Top of DATA TO USE

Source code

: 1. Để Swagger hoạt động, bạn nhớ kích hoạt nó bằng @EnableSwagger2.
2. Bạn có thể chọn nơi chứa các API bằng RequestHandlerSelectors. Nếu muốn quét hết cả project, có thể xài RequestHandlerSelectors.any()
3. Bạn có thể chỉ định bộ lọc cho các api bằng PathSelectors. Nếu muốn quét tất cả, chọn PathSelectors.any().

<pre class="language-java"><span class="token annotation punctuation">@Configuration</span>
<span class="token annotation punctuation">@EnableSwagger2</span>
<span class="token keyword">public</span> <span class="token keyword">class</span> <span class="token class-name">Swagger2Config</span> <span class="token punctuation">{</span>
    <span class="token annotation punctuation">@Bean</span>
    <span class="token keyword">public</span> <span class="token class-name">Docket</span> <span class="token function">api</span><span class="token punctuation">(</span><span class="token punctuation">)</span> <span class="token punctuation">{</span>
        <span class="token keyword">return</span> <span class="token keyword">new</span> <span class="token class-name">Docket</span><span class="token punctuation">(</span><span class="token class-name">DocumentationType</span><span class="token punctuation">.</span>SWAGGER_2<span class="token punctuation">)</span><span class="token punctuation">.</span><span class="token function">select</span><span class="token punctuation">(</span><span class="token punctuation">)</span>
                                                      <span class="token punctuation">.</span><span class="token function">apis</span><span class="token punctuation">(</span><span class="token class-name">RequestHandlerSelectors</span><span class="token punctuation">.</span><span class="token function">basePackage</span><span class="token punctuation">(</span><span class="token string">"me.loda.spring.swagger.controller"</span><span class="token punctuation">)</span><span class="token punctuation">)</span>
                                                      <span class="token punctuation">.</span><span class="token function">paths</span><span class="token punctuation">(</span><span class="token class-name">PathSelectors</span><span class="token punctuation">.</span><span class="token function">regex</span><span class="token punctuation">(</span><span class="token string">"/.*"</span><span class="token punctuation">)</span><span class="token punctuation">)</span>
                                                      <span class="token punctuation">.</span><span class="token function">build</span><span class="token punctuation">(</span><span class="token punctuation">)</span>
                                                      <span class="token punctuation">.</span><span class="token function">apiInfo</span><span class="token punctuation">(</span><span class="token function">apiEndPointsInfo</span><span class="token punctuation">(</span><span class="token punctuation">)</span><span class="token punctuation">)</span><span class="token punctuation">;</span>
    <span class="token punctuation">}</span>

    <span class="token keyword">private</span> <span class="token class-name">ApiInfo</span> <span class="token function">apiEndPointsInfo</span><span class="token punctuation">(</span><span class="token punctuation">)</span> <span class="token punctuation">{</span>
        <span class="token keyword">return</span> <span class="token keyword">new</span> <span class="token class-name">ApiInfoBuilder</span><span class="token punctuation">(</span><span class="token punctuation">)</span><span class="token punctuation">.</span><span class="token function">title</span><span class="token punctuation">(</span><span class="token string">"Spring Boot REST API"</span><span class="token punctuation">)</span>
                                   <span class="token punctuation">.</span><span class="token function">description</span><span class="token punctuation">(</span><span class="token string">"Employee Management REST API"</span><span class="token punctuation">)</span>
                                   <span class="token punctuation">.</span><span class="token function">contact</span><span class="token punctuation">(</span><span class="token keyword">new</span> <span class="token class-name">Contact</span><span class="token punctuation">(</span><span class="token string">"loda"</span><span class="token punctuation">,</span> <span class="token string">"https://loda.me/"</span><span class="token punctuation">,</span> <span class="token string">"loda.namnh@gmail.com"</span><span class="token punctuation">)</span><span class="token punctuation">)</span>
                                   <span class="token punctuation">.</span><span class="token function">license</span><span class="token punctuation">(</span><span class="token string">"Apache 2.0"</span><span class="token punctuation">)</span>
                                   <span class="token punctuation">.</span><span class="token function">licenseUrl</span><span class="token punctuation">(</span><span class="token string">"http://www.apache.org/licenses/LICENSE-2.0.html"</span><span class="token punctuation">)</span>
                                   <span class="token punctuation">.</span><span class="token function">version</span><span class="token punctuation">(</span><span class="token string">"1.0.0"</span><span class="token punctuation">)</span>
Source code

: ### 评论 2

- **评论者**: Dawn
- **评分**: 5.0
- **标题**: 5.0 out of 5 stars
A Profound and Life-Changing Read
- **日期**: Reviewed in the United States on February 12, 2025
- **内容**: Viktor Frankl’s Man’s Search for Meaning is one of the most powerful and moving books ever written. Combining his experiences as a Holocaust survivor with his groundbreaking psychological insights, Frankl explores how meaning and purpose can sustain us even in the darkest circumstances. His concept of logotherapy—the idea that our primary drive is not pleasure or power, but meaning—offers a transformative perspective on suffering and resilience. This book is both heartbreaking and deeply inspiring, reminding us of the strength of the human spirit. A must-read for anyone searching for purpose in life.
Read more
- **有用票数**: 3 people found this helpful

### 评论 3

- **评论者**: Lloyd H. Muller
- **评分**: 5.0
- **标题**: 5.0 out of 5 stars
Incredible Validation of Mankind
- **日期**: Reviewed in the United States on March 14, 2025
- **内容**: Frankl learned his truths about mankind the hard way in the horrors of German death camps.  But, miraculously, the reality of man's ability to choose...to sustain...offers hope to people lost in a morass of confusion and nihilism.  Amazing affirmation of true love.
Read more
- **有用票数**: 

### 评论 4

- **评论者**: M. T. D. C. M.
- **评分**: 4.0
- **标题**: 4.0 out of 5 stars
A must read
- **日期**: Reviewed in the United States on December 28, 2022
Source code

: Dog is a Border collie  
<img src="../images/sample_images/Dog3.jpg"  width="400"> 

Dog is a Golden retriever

Bottom of DATA TO USE

Show every line above that contains the string "RequestHandlerSelectors", treating uppercase and lowercase letters as different.

2. Bạn có thể chọn nơi chứa các API bằng RequestHandlerSelectors. Nếu muốn quét hết cả project, có thể xài RequestHandlerSelectors.any()
                                                      <span class="token punctuation">.</span><span class="token function">apis</span><span class="token punctuation">(</span><span class="token class-name">RequestHandlerSelectors</span><span class="token punctuation">.</span><span class="token function">basePackage</span><span class="token punctuation">(</span><span class="token string">"me.loda.spring.swagger.controller"</span><span class="token punctuation">)</span><span class="token punctuation">)</span>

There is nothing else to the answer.